North-Central Section - 46th Annual Meeting (23–24 April 2012)

Paper No. 10
Presentation Time: 8:00 AM-11:40 AM

VELOCITY-INDEPENDENT EPICENTER LOCATION


ISARD, Sierra, Department of Geological Sciences, Ohio University, 316 Clippinger, Athens, OH 45701 and GREEN, Douglas H., Dept. of Geological Sciences, Ohio University, 316 Clippinger, Athens, OH 45701, si329408@ohio.edu

An epicenter location procedure based on relative phase arrival times for local and regional earthquakes is demonstrated. Using the difference in arrival time of the same phase at different stations, the most consistent epicenter is determined without assuming any seismic velocity model. This is accomplished by determining the location giving relative epicentral distances to at least four stations that best matches the relative arrival times at those stations. For four stations A, B, C, and D with arrival times ta<tb<tc<td, an epicenter is determined such that the epicentral distances ra, rb, rc and rd best fit the identity (rb- ra)/( rc- ra) = (tb- ta)/( tc- ta) and similarly for station combinations BCD, ABD and ACD. Phase velocities and event times can then be determined a posteriori. As with velocity-based location techniques, the relative arrival time method assumes azimuthal isotropy in seismic velocities and produces smaller location uncertainties with increasing number of stations. Higher uncertainties can result when an epicenter is equidistant to two or more stations and/or several stations are collinear.

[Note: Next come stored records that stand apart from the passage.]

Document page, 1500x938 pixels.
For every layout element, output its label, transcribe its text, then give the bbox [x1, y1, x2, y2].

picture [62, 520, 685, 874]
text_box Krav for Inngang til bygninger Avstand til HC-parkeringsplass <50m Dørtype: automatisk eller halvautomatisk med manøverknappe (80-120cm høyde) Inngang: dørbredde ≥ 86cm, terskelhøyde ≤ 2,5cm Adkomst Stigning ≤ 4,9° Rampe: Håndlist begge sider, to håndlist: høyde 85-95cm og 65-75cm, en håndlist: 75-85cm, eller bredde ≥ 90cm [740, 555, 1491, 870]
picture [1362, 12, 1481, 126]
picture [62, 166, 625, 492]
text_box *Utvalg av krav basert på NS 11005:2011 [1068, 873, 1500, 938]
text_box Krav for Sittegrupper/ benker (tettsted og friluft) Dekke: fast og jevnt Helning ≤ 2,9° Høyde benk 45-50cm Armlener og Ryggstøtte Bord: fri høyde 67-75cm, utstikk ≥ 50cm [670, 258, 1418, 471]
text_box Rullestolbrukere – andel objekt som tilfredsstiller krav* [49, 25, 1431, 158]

The relative time method used with just four stations can produce locations and origin times matching those published from velocity-model-derived techniques using far more stations. For example, this method located the 3/12/07 Summit Co., Ohio earthquake only 2km from the published epicenter obtained using >10 stations, and with an event time that differed by 0.74 seconds. The inferred P-wave velocity was 6.35 km/s. Similarly, a series of three earthquakes in Lincoln Co., Oklahoma between 11/18/11 and 11/24/11 were located at an average distance of 6.1 km from published epicenters and with an average event-time difference of only 0.36 seconds. These cases demonstrate that this method would be effective in locating earthquakes and origin times in regions where the seismic velocity structure is poorly or even entirely unknown.